Codifiée avec rigueur, la Mamaya repose sur des couleurs symboliques. « Le blanc et le bleu sont obligatoires, la troisième couleur est choisie par la génération qui organise. Elle ne se danse pas à toute heure ni avec n’importe quelle tenue. Les sages et les colons étaient au départ réticents à son organisation. C’est Bandjan Sidibé, agent de commerce à l’époque coloniale, qui a joué un rôle d’intermédiaire pour obtenir son autorisation, à condition de respecter les horaires de prière », rappelle “Ringo”.

Aujourd’hui, cette danse est reconnue comme patrimoine culturel national. Mais les ambitions vont plus loin. « Nous souhaitons désormais qu’elle soit inscrite au patrimoine immatériel de l’UNESCO », plaide Mohamed Lamine Kaba.
Une diaspora mobilisée pour le développement local
Au-delà de l’aspect culturel, la Mamaya est devenue un levier de développement. Depuis plusieurs années, les ressortissants de la région, notamment ceux vivant à l’étranger dont la France, se mobilisent pour financer des projets communautaires à Kankan. « Nous faisons des contributions internes, et lorsque nous sommes sur place, nous remettons l’argent à la génération organisatrice pour soutenir les projets planifiés », explique Aminata Kaba, membre d’un comité de collecte basé en France depuis 2015.

Et d’ajouter : « Grâce à ces fonds, nous avons pu réaliser plusieurs infrastructures : la morgue de l’hôpital régional, le cimetière de Madina, l’achat de médicaments pour les centres de santé, des lits d’hospitalisation, une bibliothèque pour la grande mosquée, des forages… ».
Une vitrine pour les artistes guinéens
La Mamaya est aussi un tremplin pour les artistes, en particulier ceux issus de la diaspora. Mama Diabaté, célèbre cantatrice résidant en France, témoigne de l’impact de cette fête sur sa carrière. « On a vu cela avec nos grands-parents, et chaque année, nous prions pour avoir les moyens d’y participer. C’est notre fierté. Grâce à cette musique, j’ai voyagé dans de nombreux pays européens », confie-t-elle avec émotion, lors de la dernière édition tenue au stade M’Ballou Mady Diakité, où se tient l’évènement.
Une ouverture vers les autres régions
Depuis deux ans, c’est le Sèrè Dandiya N°4 qui assure l’organisation de l’événement. Afin de promouvoir le vivre-ensemble, chaque édition met à l’honneur une région de Guinée. Après la Forêt et la Moyenne-Guinée, c’est la Basse-Guinée qui est invitée cette année.

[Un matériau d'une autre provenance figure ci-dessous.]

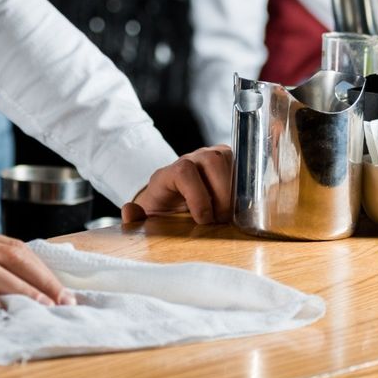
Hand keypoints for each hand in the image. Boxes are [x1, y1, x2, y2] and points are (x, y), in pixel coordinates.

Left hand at [121, 145, 235, 223]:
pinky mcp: (231, 162)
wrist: (174, 201)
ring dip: (236, 191)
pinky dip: (247, 186)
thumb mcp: (149, 218)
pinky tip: (241, 206)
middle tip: (221, 219)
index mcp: (169, 173)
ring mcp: (213, 158)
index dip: (196, 195)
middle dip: (222, 195)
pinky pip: (244, 165)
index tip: (203, 219)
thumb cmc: (164, 211)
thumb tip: (130, 211)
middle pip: (212, 161)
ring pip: (231, 161)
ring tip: (230, 214)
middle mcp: (192, 160)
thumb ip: (137, 218)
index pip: (183, 171)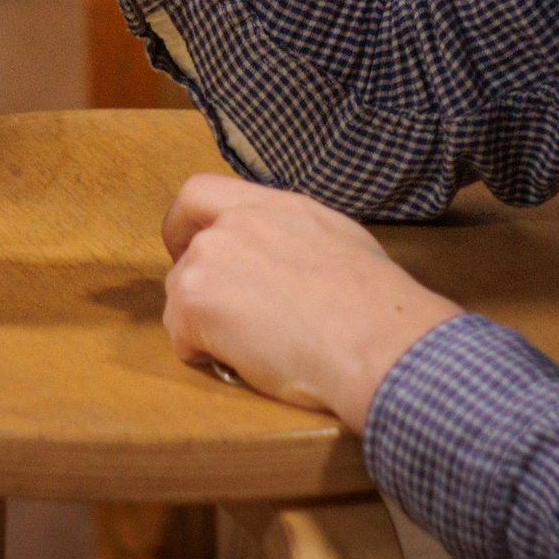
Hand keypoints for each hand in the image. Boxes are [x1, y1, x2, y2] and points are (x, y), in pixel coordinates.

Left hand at [160, 175, 463, 431]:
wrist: (376, 340)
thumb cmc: (375, 306)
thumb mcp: (338, 240)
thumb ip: (294, 237)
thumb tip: (287, 258)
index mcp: (270, 207)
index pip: (199, 194)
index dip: (183, 225)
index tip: (186, 248)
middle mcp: (233, 224)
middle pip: (189, 256)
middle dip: (203, 291)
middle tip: (228, 322)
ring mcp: (208, 259)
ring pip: (182, 298)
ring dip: (207, 326)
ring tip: (256, 350)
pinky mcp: (194, 302)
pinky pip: (182, 337)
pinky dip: (205, 356)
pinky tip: (247, 364)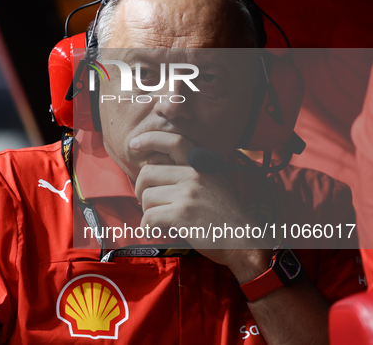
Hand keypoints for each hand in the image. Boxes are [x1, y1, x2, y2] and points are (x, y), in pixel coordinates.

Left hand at [131, 131, 269, 269]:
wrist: (243, 240)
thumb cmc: (224, 215)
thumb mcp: (212, 183)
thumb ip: (187, 172)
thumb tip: (152, 162)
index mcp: (201, 165)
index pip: (174, 141)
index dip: (151, 138)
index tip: (134, 143)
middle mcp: (194, 174)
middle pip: (148, 172)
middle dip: (140, 190)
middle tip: (146, 204)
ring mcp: (188, 193)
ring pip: (146, 197)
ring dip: (146, 211)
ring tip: (157, 221)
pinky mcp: (182, 214)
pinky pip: (149, 217)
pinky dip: (147, 227)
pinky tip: (154, 232)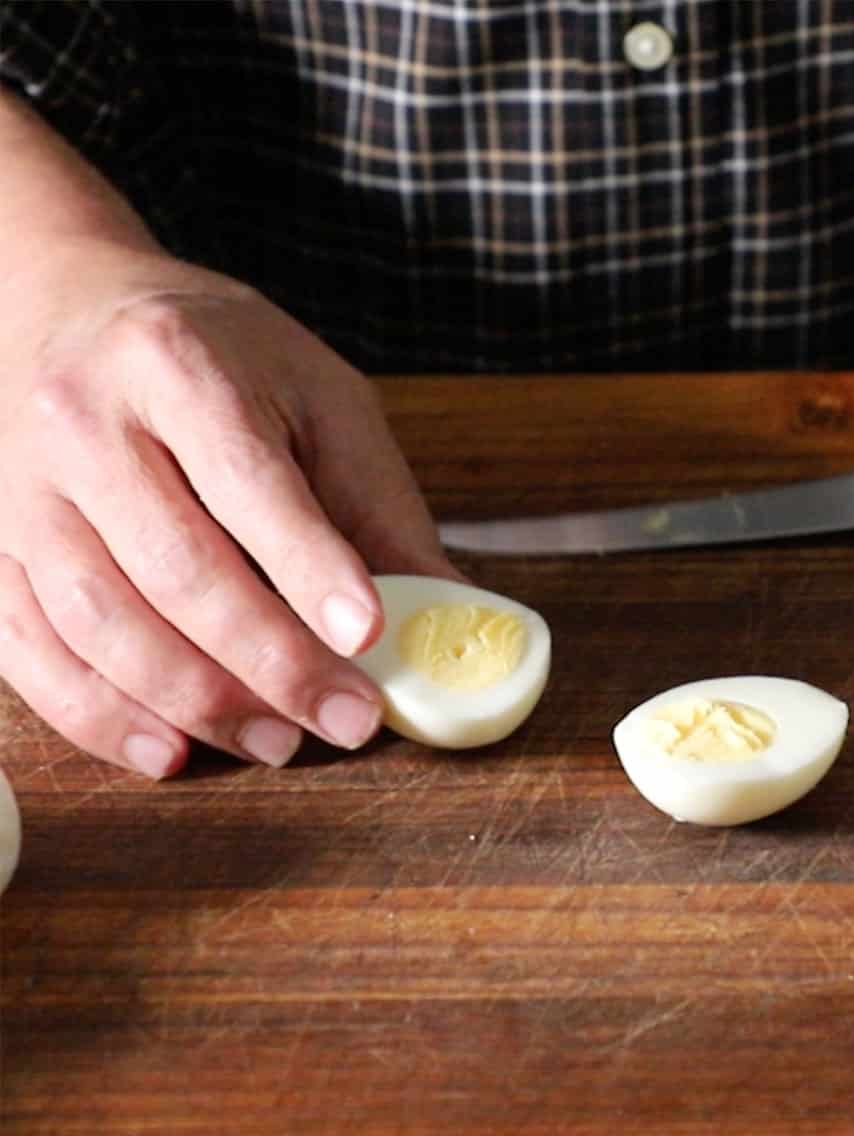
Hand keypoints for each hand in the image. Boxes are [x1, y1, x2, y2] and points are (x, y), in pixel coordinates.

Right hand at [0, 241, 458, 776]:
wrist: (67, 303)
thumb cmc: (217, 357)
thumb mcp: (316, 398)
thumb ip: (376, 504)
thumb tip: (447, 612)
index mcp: (180, 365)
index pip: (250, 480)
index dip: (309, 565)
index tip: (368, 634)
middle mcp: (85, 422)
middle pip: (177, 567)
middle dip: (271, 661)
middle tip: (345, 718)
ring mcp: (23, 488)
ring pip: (100, 621)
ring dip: (196, 701)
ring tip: (278, 741)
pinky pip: (28, 650)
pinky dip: (100, 715)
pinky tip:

Pour Lamine Toutè Kaba, chargé de communication du Sèrè Dandiya N°4, cette démarche favorise la cohésion nationale. « C’est une manière de diversifier la culture guinéenne. Avant, la Mamaya était perçue comme une exclusivité de Kankan. Aujourd’hui, nous voulons changer cette perception. Lorsqu’en 2023, nous avons invité la Moyenne-Guinée, cela a favorisé une large participation des Peuls. Même ceux qui étaient réticents ont fini par comprendre que cette fête est une opportunité de nous unir ».
Une infrastructure attendue… mais au point mort
Initialement prévue pour accueillir l’événement, la nouvelle arène de la Mamaya, située au quartier Aéroport, reste inachevée. Les travaux sont à l’arrêt depuis plusieurs mois, sans explication officielle. En attendant, c’est le stade M’Ballou Mady Diakité qui accueillera à nouveau la cérémonie. A cette occasion, des citoyens de la ville espèrent la présence du président de la transition, le général Mamadi Doumbouya, originaire de la ville de Kankan.
Plus qu’un simple héritage, la Mamaya de Kankan est aujourd’hui un symbole de résilience, d’unité et d’ambition pour la ville et au-delà. Alors que les préparatifs battent leur plein et que les ateliers de couture tournent à plein régime, les regards sont tournés vers cette célébration qui, année après année, continue de conjuguer mémoire, fierté et développement.